=== Material supplied ===

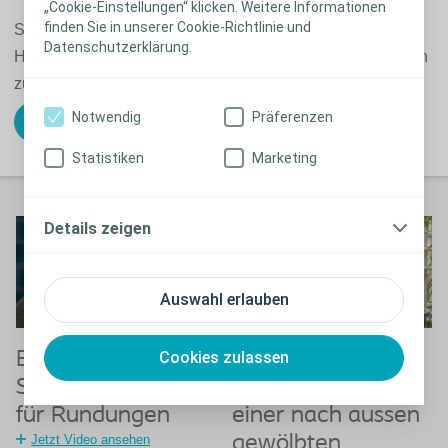
„Cookie-Einstellungen“ klicken. Weitere Informationen
finden Sie in unserer Cookie-Richtlinie und
SenSura Mio Concave wird umgekehrt geliefert, damit der
Datenschutzerklärung.
Hautschutz einfach angebracht werden kann - ohne Falten
zu bilden.
Notwendig
Präferenzen
Anwendungsanleitungen ansehen
Statistiken
Marketing
Details zeigen
Auswahl erlauben
Endlich: eine
Entwickelt für
Cookies zulassen
Stomaversorgung
Stomaträger mit
für Rundungen
einer nach aussen
Jetzt Video ansehen
gewölbten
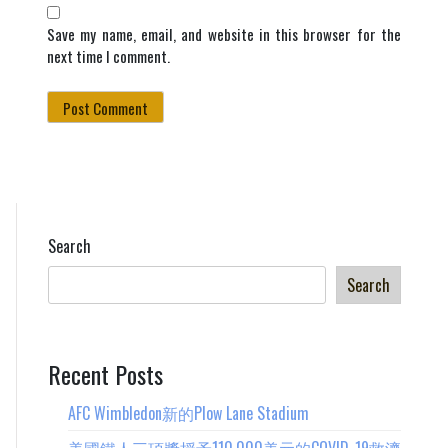
Save my name, email, and website in this browser for the
next time I comment.
Search
Search
Recent Posts
AFC Wimbledon新的Plow Lane Stadium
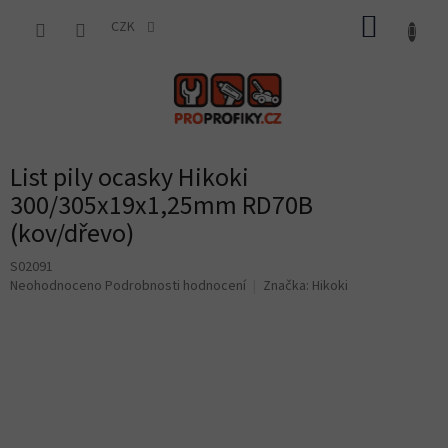
Přejít
NÁKUP
na
CZK
obsah
KOŠÍK
List pily ocasky Hikoki
300/305x19x1,25mm RD70B
(kov/dřevo)
S02091
Průměrné
Neohodnoceno
Podrobnosti hodnocení
Značka:
Hikoki
hodnocení
produktu
je
0,0
z
5
hvězdiček.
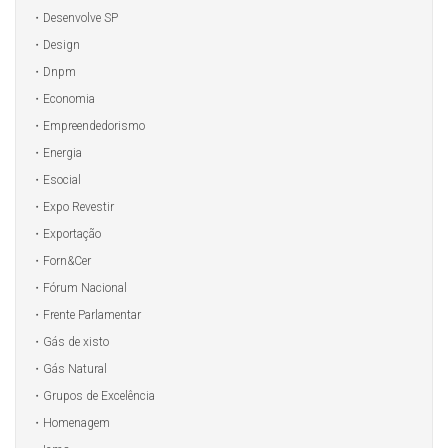
Desenvolve SP
Design
Dnpm
Economia
Empreendedorismo
Energia
Esocial
Expo Revestir
Exportação
Forn&Cer
Fórum Nacional
Frente Parlamentar
Gás de xisto
Gás Natural
Grupos de Excelência
Homenagem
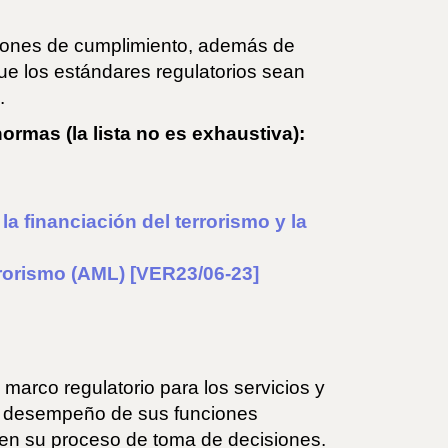
cciones de cumplimiento, además de
ue los estándares regulatorios sean
.
ormas (la lista no es exhaustiva):
a financiación del terrorismo y la
rrorismo (AML) [VER23/06-23]
marco regulatorio para los servicios y
el desempeño de sus funciones
as en su proceso de toma de decisiones.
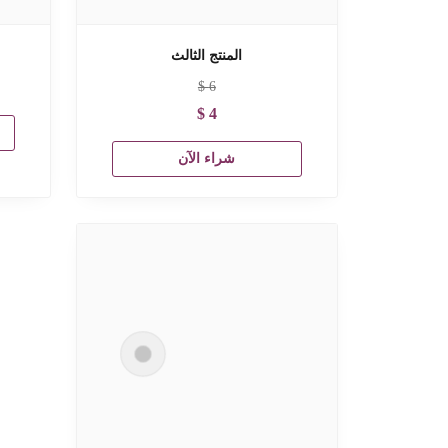
المنتج الثالث
$
6
$
4
شراء الآن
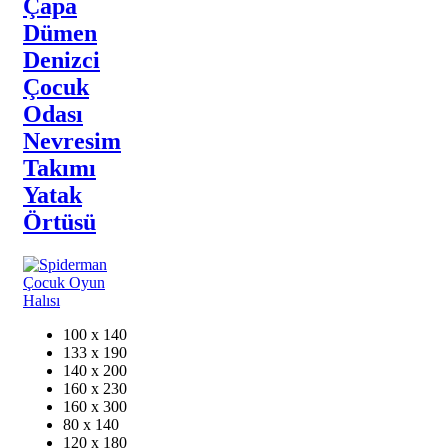
Çapa
Dümen
Denizci
Çocuk
Odası
Nevresim
Takımı
Yatak
Örtüsü
100 x 140
133 x 190
140 x 200
160 x 230
160 x 300
80 x 140
120 x 180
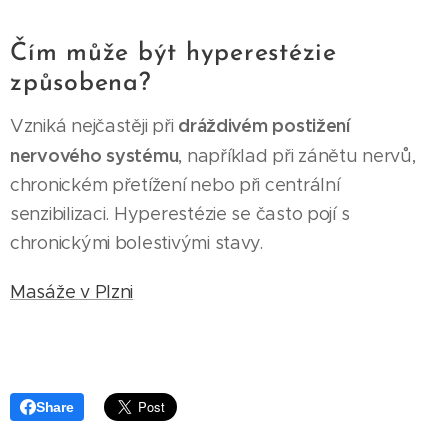
Čím může být hyperestézie
způsobena?
dráždivém postižení
Vzniká nejčastěji při
nervového systému
, například při zánětu nervů,
chronickém přetížení nebo při centrální
senzibilizaci. Hyperestézie se často pojí s
chronickými bolestivými stavy.
Masáže v Plzni
Share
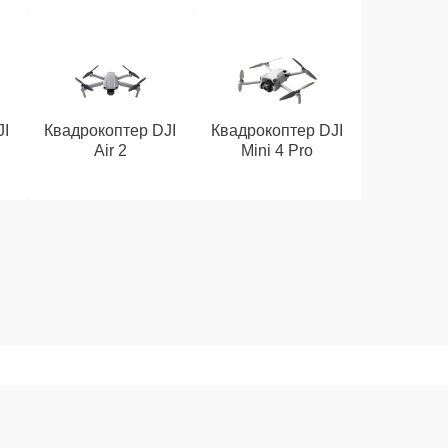
JI
Квадрокоптер DJI
Квадрокоптер DJI
Air 2
Mini 4 Pro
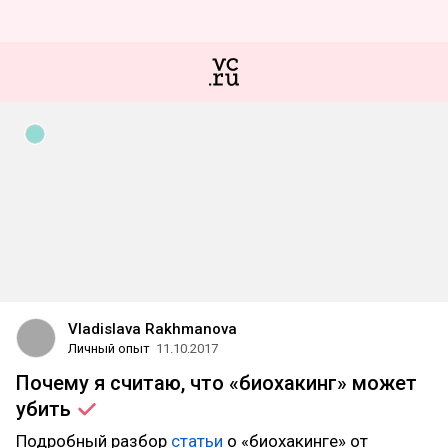
Vladislava Rakhmanova
Личный опыт
11.10.2017
Почему я считаю, что «биохакинг» может
убить
Подробный разбор
статьи
о «биохакинге» от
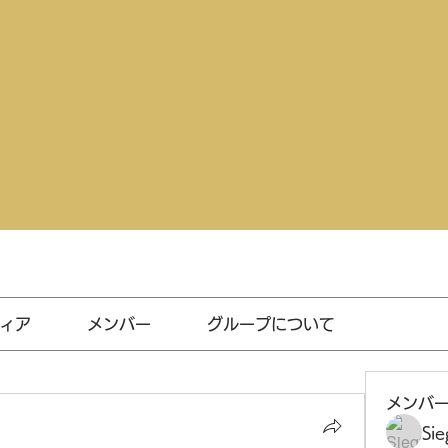
ィア
メンバー
グループについて
メンバ
Sie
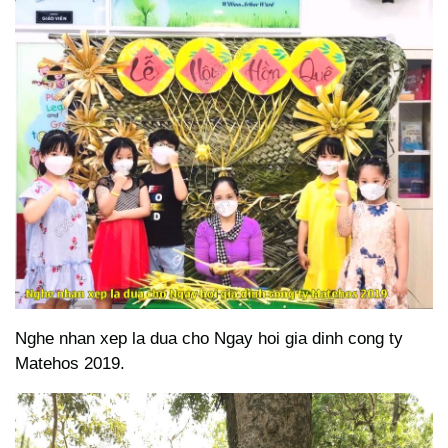
Nghe nhan xep la dua cho Ngay hoi gia dinh cong ty
Matehos 2019.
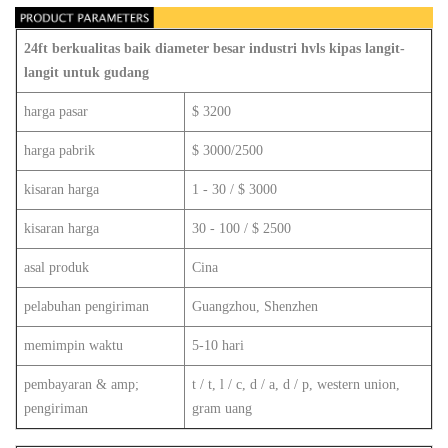
24ft berkualitas baik diameter besar industri hvls kipas langit-
langit untuk gudang
harga pasar
$ 3200
harga pabrik
$ 3000/2500
kisaran harga
1 - 30 / $ 3000
kisaran harga
30 - 100 / $ 2500
asal produk
Cina
pelabuhan pengiriman
Guangzhou, Shenzhen
memimpin waktu
5-10 hari
pembayaran & amp;
t / t, l / c, d / a, d / p, western union,
pengiriman
gram uang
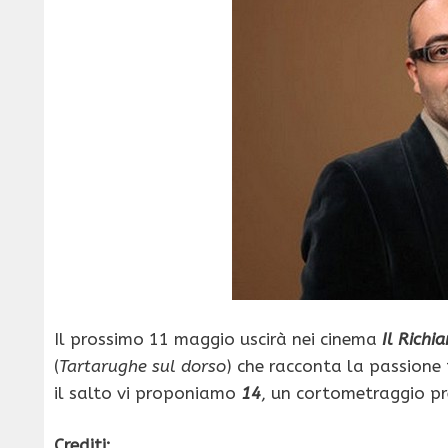
Il prossimo 11 maggio uscirà nei cinema
Il Richi
(
Tartarughe sul dorso
) che racconta la passione
il salto vi proponiamo
14
, un cortometraggio p
Crediti:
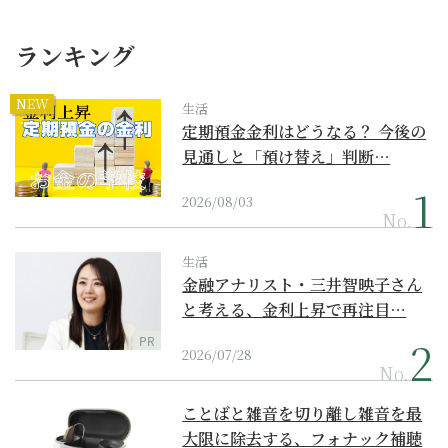
ランキング
NEW
生活
定期預金金利はどうなる？ 今後の
見通しと「預け替え」判断…
2026/08/03
No.
生活
金融アナリスト・三井智映子さん
と考える、金利上昇で再注目…
PR
2026/07/28
No.
ことばと雑音を切り離し雑音を最
大限に除去する、フォナック補聴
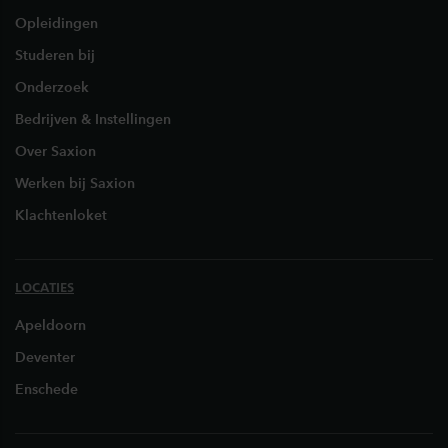
Opleidingen
Studeren bij
Onderzoek
Bedrijven & Instellingen
Over Saxion
Werken bij Saxion
Klachtenloket
LOCATIES
Apeldoorn
Deventer
Enschede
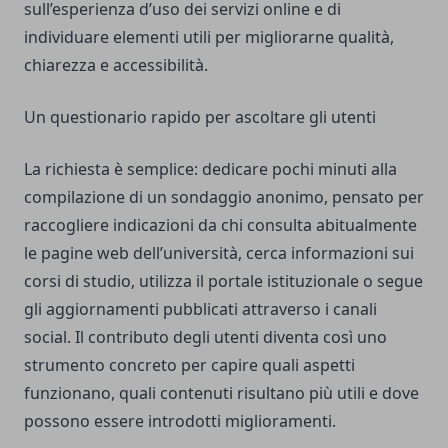
sull’esperienza d’uso dei servizi online e di
individuare elementi utili per migliorarne qualità,
chiarezza e accessibilità.
Un questionario rapido per ascoltare gli utenti
La richiesta è semplice: dedicare pochi minuti alla
compilazione di un sondaggio anonimo, pensato per
raccogliere indicazioni da chi consulta abitualmente
le pagine web dell’università, cerca informazioni sui
corsi di studio, utilizza il portale istituzionale o segue
gli aggiornamenti pubblicati attraverso i canali
social. Il contributo degli utenti diventa così uno
strumento concreto per capire quali aspetti
funzionano, quali contenuti risultano più utili e dove
possono essere introdotti miglioramenti.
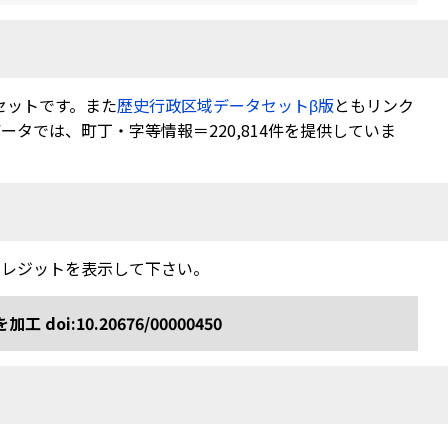
セットです。また
歴史行政区域データセットβ版
ともリンク
タでは、町丁・字等情報＝220,814件を提供していま
クレジットを表示して下さい。
:10.20676/00000450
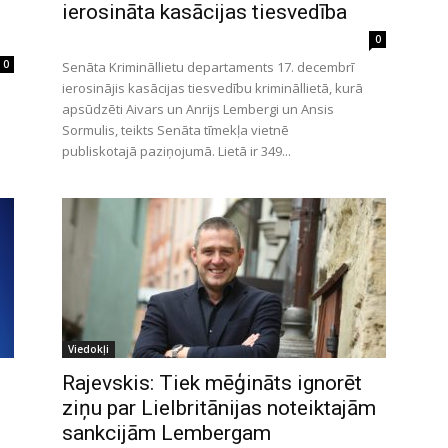
ierosināta kasācijas tiesvedība
0
0
Senāta Krimināllietu departaments 17. decembrī
ierosinājis kasācijas tiesvedību krimināllietā, kurā
apsūdzēti Aivars un Anrijs Lembergi un Ansis
Sormulis, teikts Senāta tīmekļa vietnē
publiskotajā paziņojumā. Lietā ir 349...
Viedokļi
Rajevskis: Tiek mēģināts ignorēt
ziņu par Lielbritānijas noteiktajām
sankcijām Lembergam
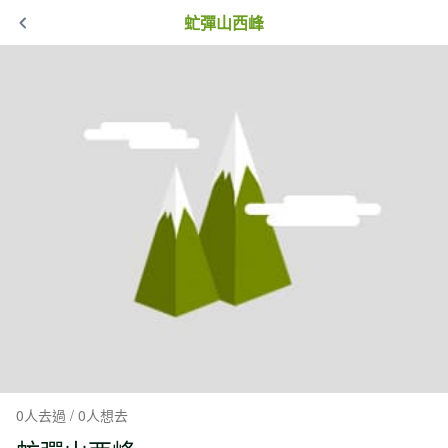
虻彈山西峰
0人去過 / 0人想去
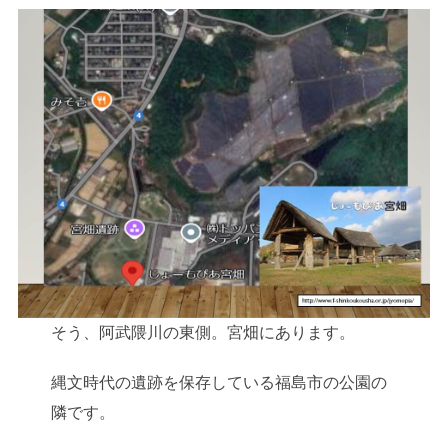
そう、阿武隈川の東側。宮畑にあります。
縄文時代の遺跡を保存している福島市の公園の
隣です。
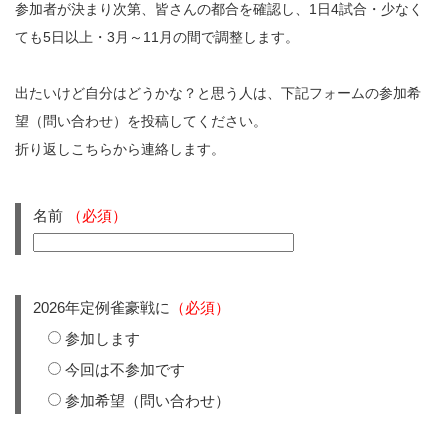
参加者が決まり次第、皆さんの都合を確認し、1日4試合・少なく
ても5日以上・3月～11月の間で調整します。
出たいけど自分はどうかな？と思う人は、下記フォームの参加希
望（問い合わせ）を投稿してください。
折り返しこちらから連絡します。
名前
（必須）
2026年定例雀豪戦に
（必須）
参加します
今回は不参加です
参加希望（問い合わせ）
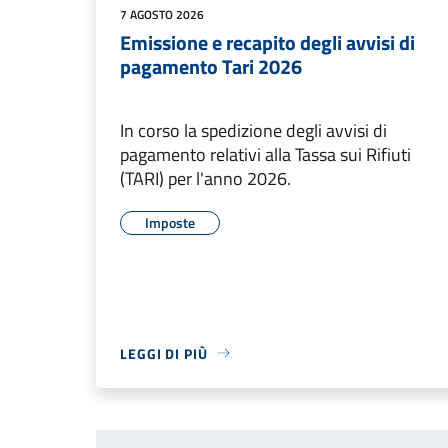
7 AGOSTO 2026
Emissione e recapito degli avvisi di
pagamento Tari 2026
In corso la spedizione degli avvisi di
pagamento relativi alla Tassa sui Rifiuti
(TARI) per l'anno 2026.
Imposte
LEGGI DI PIÙ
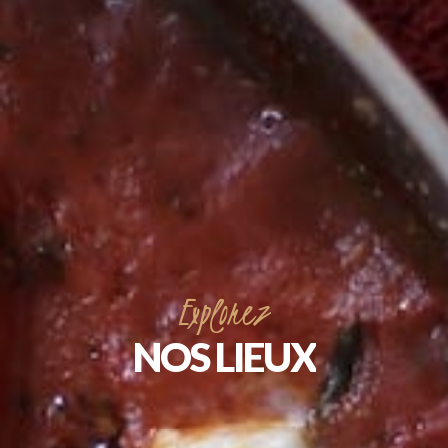
Explorez
NOS
LIEUX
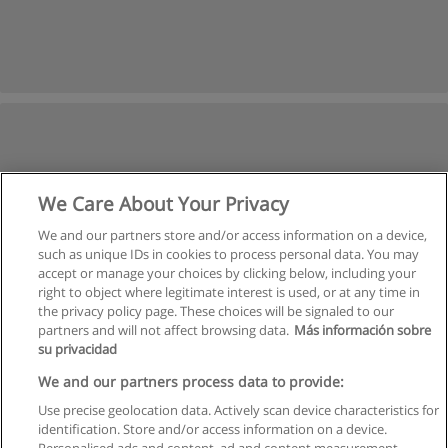
We Care About Your Privacy
We and our partners store and/or access information on a device,
such as unique IDs in cookies to process personal data. You may
accept or manage your choices by clicking below, including your
right to object where legitimate interest is used, or at any time in
the privacy policy page. These choices will be signaled to our
partners and will not affect browsing data.
Más información sobre
su privacidad
We and our partners process data to provide:
Use precise geolocation data. Actively scan device characteristics for
identification. Store and/or access information on a device.
Regulamin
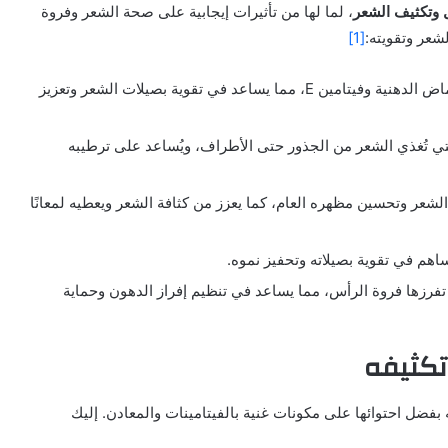
 وتكثيف الشعر
، لما لها من تأثيرات إيجابية على صحة الشعر وفروة
شعر وتقويته:
[1]
: يحفّز نمو الشعر بفضل احتوائه على الأحماض الدهنية وفيتامين E، مما يساعد في تقوية بصيلات الشعر وتعزيز
لتي تُغذي الشعر من الجذور حتى الأطراف، ويُساعد على ترطيبه
لشعر وتحسين مظهره العام، كما يعزز من كثافة الشعر ويعطيه لمعانًا
هم في تقوية بصيلاته وتحفيز نموه.
 تفرزها فروة الرأس، مما يساعد في تنظيم إفراز الدهون وحماية
تكثيفه
بفضل احتوائها على مكونات غنية بالفيتامينات والمعادن. إليك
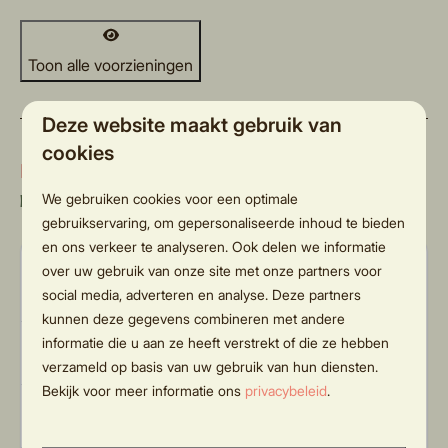
Toon alle voorzieningen
Deze website maakt gebruik van
cookies
Kies aantal nachten
We gebruiken cookies voor een optimale
Kies je verblijfsperiode
gebruikservaring, om gepersonaliseerde inhoud te bieden
en ons verkeer te analyseren. Ook delen we informatie
za
zo
ma
di
wo
over uw gebruik van onze site met onze partners voor
8 aug
9 aug
10 aug
11 aug
12 aug
social media, adverteren en analyse. Deze partners
kunnen deze gegevens combineren met andere
informatie die u aan ze heeft verstrekt of die ze hebben
4
—
—
—
—
—
verzameld op basis van uw gebruik van hun diensten.
Bekijk voor meer informatie ons
privacybeleid
.
5
—
—
—
—
—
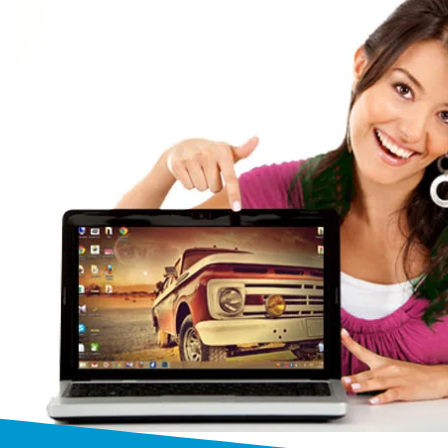
Бесплатный выез
Выезжаем к заказчику бесплатно
от 1 часа
на дом или в офис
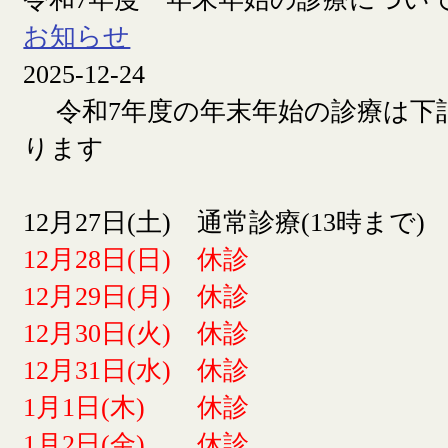
お知らせ
2025-12-24
令和7年度の年末年始の診療は下
ります
12月27日(土) 通常診療(13時まで)
12月28日(日) 休診
12月29日(月) 休診
12月30日(火) 休診
12月31日(水) 休診
1月1日(木) 休診
1月2日(金) 休診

===

> Task instructions: Transcribe only the lines above that start at the line containing "Empreendedorismo" and end at the line containing "pembayaran & amp;". Omit pictures.

> Response below:
Empreendedorismo
Energia
Esocial
Expo Revestir
Exportação
Forn&Cer
Fórum Nacional
Frente Parlamentar
Gás de xisto
Gás Natural
Grupos de Excelência
Homenagem
cciones de cumplimiento, además de
ue los estándares regulatorios sean
.
ormas (la lista no es exhaustiva):
a financiación del terrorismo y la
rrorismo (AML) [VER23/06-23]
marco regulatorio para los servicios y
el desempeño de sus funciones
as en su proceso de toma de decisiones.
المنتج الثالث
$
6
$
4
شراء الآن
Çapa
Dümen
Denizci
Çocuk
Odası
Nevresim
Takımı
Yatak
Örtüsü
100 x 140
133 x 190
140 x 200
160 x 230
160 x 300
80 x 140
120 x 180
Čím může být hyperestézie
způsobena?
dráždivém postižení
Vzniká nejčastěji při
nervového systému
, například při zánětu nervů,
chronickém přetížení nebo při centrální
senzibilizaci. Hyperestézie se často pojí s
chronickými bolestivými stavy.
Masáže v Plzni
Share
JI
Квадрокоптер DJI
Квадрокоптер DJI
Air 2
Mini 4 Pro
Vladislava Rakhmanova
Личный опыт
11.10.2017
Почему я считаю, что «биохакинг» может
убить
Подробный разбор
статьи
о «биохакинге» от
ィア
メンバー
グループについて
メンバ
Sie
Nghe nhan xep la dua cho Ngay hoi gia dinh cong ty
Matehos 2019.
24ft berkualitas baik diameter besar industri hvls kipas langit-
langit untuk gudang
harga pasar
$ 3200
harga pabrik
$ 3000/2500
kisaran harga
1 - 30 / $ 3000
kisaran harga
30 - 100 / $ 2500
asal produk
Cina
pelabuhan pengiriman
Guangzhou, Shenzhen
memimpin waktu
5-10 hari
pembayaran & amp;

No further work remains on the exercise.